EXERCISE BRIEF » Would you please output the records exactly as they appear below?

Dataset entries »
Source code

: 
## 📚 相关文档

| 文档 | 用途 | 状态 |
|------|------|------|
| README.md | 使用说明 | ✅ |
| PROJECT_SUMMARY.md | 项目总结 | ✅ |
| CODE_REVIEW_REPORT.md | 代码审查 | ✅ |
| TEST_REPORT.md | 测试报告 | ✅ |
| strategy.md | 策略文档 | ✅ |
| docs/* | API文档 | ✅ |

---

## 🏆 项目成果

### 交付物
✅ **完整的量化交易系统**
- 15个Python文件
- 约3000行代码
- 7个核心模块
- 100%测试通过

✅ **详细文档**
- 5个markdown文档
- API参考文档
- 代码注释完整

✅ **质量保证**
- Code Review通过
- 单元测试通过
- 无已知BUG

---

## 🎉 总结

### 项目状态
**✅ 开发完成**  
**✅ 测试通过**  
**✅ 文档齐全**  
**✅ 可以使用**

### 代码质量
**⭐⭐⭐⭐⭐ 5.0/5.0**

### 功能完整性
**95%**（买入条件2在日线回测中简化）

EXERCISE OUTPUT »
Source code

: 
## 📚 相关文档

| 文档 | 用途 | 状态 |
|------|------|------|
| README.md | 使用说明 | ✅ |
| PROJECT_SUMMARY.md | 项目总结 | ✅ |
| CODE_REVIEW_REPORT.md | 代码审查 | ✅ |
| TEST_REPORT.md | 测试报告 | ✅ |
| strategy.md | 策略文档 | ✅ |
| docs/* | API文档 | ✅ |

---

## 🏆 项目成果

### 交付物
✅ **完整的量化交易系统**
- 15个Python文件
- 约3000行代码
- 7个核心模块
- 100%测试通过

✅ **详细文档**
- 5个markdown文档
- API参考文档
- 代码注释完整

✅ **质量保证**
- Code Review通过
- 单元测试通过
- 无已知BUG

---

## 🎉 总结

### 项目状态
**✅ 开发完成**  
**✅ 测试通过**  
**✅ 文档齐全**  
**✅ 可以使用**

### 代码质量
**⭐⭐⭐⭐⭐ 5.0/5.0**

### 功能完整性
**95%**（买入条件2在日线回测中简化）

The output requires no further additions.